The characteristic of Gen AI Edge Computing that defines its benefits is the lessened distance collected data must travel to be processed. Conversely to the above user flow, within Edge Computing, the Gen AI model is stored directly on (or near) the user’s device. Thus, once the input data is collected, it’s already effectively where it needs to be to get processed by the artificial intelligence. As a result, latency is greatly reduced (since the data’s required travel time is negligible), offline capabilities are enabled, Inference costs are all but removed (due to computations being executed on the local device itself), and the data stays private and secure (since it practically cannot be intercepted).
Edge Computing & Apple Intelligence
Apple’s aim for its Generative AI integration is to serve as a powerful and versatile intelligence system. In contrast to more pointed applications of Gen AI that optimize around executing a small subset of use cases very well, Apple devices are designed as a starting point for a wide variety of user interactions.
As the conversational entry point for such multifaceted products, Apple Intelligence performs many tasks. These tasks include (but are not limited to) completing context-specific basic actions, synthesizing context-specific information, and responding as accurately as possible to any user query. Importantly, Apple Intelligence integrates with Apple devices’ OSs, thus giving its Gen AI the ability to tap into the information and capabilities of both 1P and 3P applications.

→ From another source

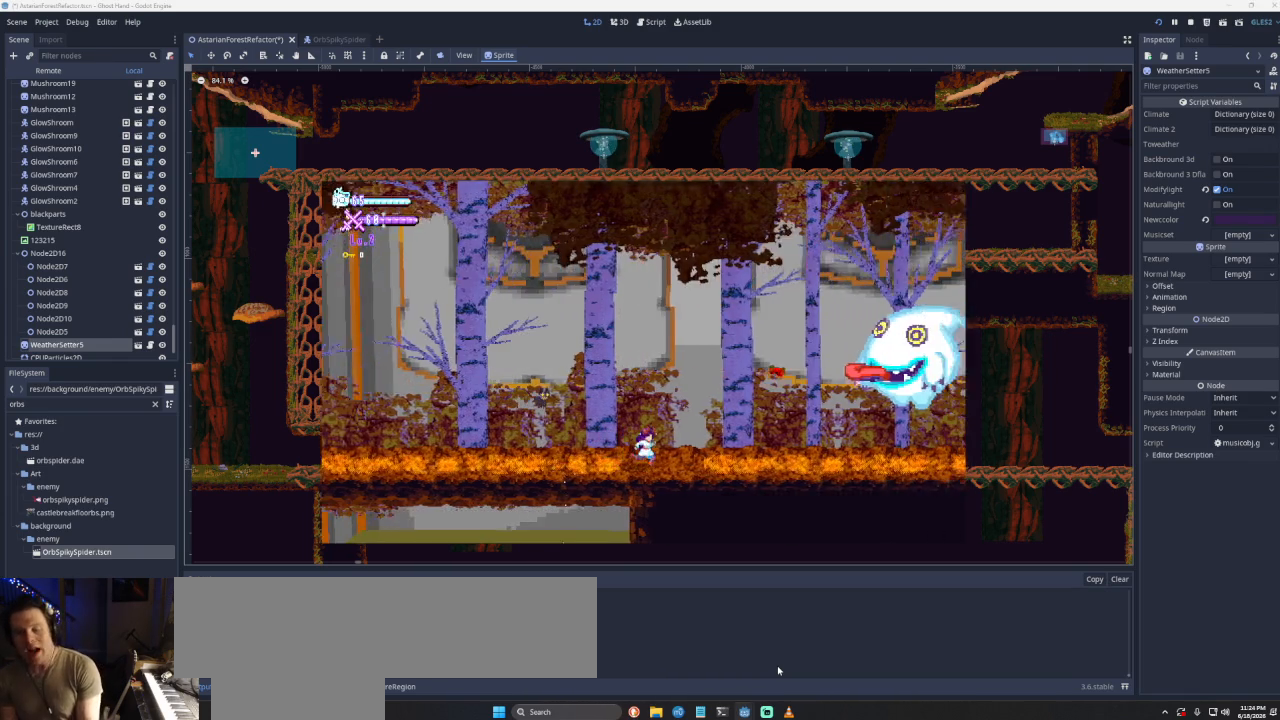
{"buttons": [], "left_stick": "right", "right_stick": "center", "events": [[300, "left_stick", "center"], [500, "left_stick", "right"]]}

In order to appropriately assign tasks to AI models, Apple Intelligence must consider the tradeoff between the model complexity enabled by Cloud-Hosted Gen AI and the reduced latency enabled by Edge-Hosted Gen AI. Given such a broad range of tasks Apple Intelligence can handle, the level of model size and complexity these tasks require is similarly diverse. While simply leveraging the largest and most computationally expensive Gen AI models would maximize the chances that user queries are accurately and acceptably answered, this methodology would come with significant drawbacks. Because cutting-edge Gen AI models cannot fit onto local devices and require more compute, their optimized response quality comes at the expense of increased latency, security risks, barriers to accessibility, and marginal costs. These costs are either incurred by the product team or passed onto the customer, which will be detailed further in an upcoming article (coming soon).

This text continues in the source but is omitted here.